Solving the riddle of MBO effectiveness and fixing it, if possible, will prevent throwing the baby out with the bathwater, and will provide a tool for improving organizations’ performance. Such a tool may be handy in sustaining a healthy level of financial performance, or in achieving competitive advantage, or in recovering troubled firms.
Integration of the traditional MBO approach, with corporate turnaround and restructuring components, can actually form the OPTIMAL MBO approach, whose highlights are summarized in Table-1:
Align objectives with the mission-statement.
Convert such objectives into clear goals.
Add goals that aim at improved financial performance.
Convert goals into controllable targets.
Incentives & Influence
Pay incentives as a part of the monthly salary. Link it with team and individual targets.
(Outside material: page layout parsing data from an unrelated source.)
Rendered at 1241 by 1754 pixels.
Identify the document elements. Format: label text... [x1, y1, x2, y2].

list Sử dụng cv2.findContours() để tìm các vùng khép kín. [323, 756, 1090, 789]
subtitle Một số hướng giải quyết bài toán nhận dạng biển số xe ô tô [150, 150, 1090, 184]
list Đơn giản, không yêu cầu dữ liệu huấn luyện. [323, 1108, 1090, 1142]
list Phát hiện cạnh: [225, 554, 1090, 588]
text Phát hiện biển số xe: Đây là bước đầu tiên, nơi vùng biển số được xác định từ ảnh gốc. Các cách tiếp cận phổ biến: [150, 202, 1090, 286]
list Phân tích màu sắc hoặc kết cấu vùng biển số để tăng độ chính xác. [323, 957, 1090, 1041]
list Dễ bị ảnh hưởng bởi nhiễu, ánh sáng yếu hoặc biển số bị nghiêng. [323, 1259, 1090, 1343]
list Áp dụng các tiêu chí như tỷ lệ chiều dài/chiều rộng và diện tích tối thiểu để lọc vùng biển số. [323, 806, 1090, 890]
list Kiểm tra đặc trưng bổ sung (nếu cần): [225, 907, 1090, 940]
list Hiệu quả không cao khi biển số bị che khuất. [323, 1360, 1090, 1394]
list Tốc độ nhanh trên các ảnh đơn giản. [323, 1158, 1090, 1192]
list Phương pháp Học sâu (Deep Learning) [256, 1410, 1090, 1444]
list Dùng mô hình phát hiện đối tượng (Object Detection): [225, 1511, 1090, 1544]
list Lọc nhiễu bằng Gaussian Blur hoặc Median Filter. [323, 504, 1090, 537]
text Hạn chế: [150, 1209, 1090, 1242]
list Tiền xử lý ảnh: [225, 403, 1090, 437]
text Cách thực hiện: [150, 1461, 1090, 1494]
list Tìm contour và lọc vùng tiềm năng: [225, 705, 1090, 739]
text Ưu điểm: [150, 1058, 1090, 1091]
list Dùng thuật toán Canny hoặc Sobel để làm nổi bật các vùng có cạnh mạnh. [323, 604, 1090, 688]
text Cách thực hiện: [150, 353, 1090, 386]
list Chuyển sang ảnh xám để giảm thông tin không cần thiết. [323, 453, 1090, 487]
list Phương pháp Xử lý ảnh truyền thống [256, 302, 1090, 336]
Maintain objective measurements of the actual performance.
Attain Employees’ commitment for their targets, maintain periodical appraisals, respond to the levels of actual performance.
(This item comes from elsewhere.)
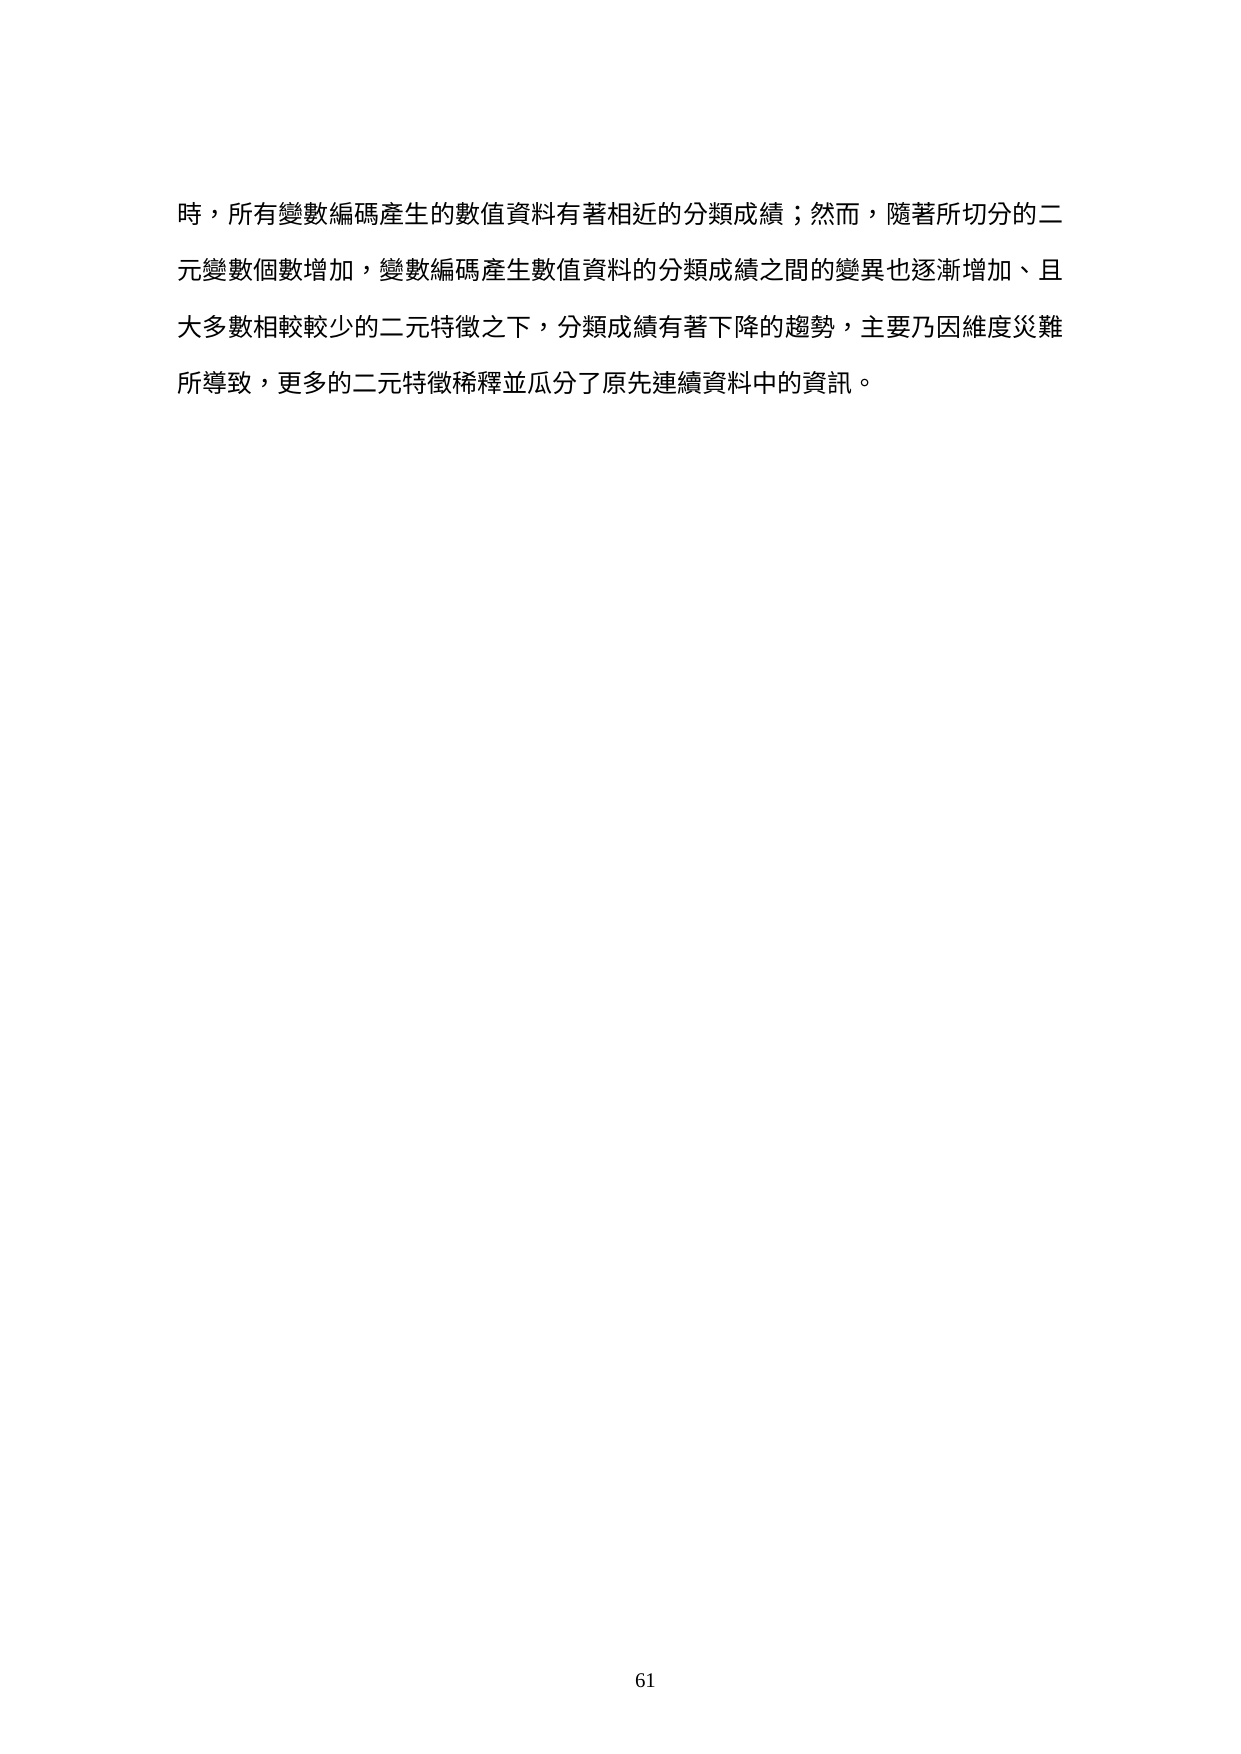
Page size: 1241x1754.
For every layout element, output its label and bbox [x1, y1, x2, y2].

text [177, 194, 1063, 400]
Following all the above should win executive support. Executives should demonstrate such support.
Table 1. OPTIMAL MBO Highlights
Nevertheless, implementation of the OPTIMAL MBO, and particularly the emphasis given to each one of its elements, must take into account the specific characteristics of a given organization, and the legal environment in which it operates. For example, public sector organizations may replace profitability-related goals with budget and service levels related ones; Public sector organizations may also be required to replace monetary incentives with other forms of compensation or gratitude; dismissing employees for poor performance should be coordinated with Unions, where existing, or considered in light of applicable regulation; Striving for agreement over targets may not suit highly-hierarchical organizational cultures.
Effective implementation of the OPTIMAL MBO should keep its spirit, while balancing the emphasis of each one of its elements with the specific characteristics, environment, and performance challenges of a given organization. The following principles may reflect commonality of OPTIMAL MBO implementation:
Organizational objectives should be focused on the outside.
Objectives should be converted into clear, measurable goals,
Financial goals should be set in addition to outside-oriented ones.
Goals should be converted into specific, controllable targets.
Individuals should be assigned with targets within their control, both solely and as team members.
Appropriate incentives should relate to the achievement of targets.
Results should be objectively measured, or at least judged.
Managers should lead their subordinates to commit to their targets.
Individuals should be held accountable for achieving their targets.
Periodical appraisals should monitor the achievement of targets.
Top performers should win echoing appreciation.
Non-performers should pay a price.
Leadership support is expected if all the above was followed.
If supported, executive commitment should be explicitly demonstrated.
The OPTIMAL MBO model still lacks direct, empirical research support. I hope some of the readers will find it worth testing within their organizations, and provide case-studies to test the impact of OPTIMAL MBO on organizations’ operational and financial performance.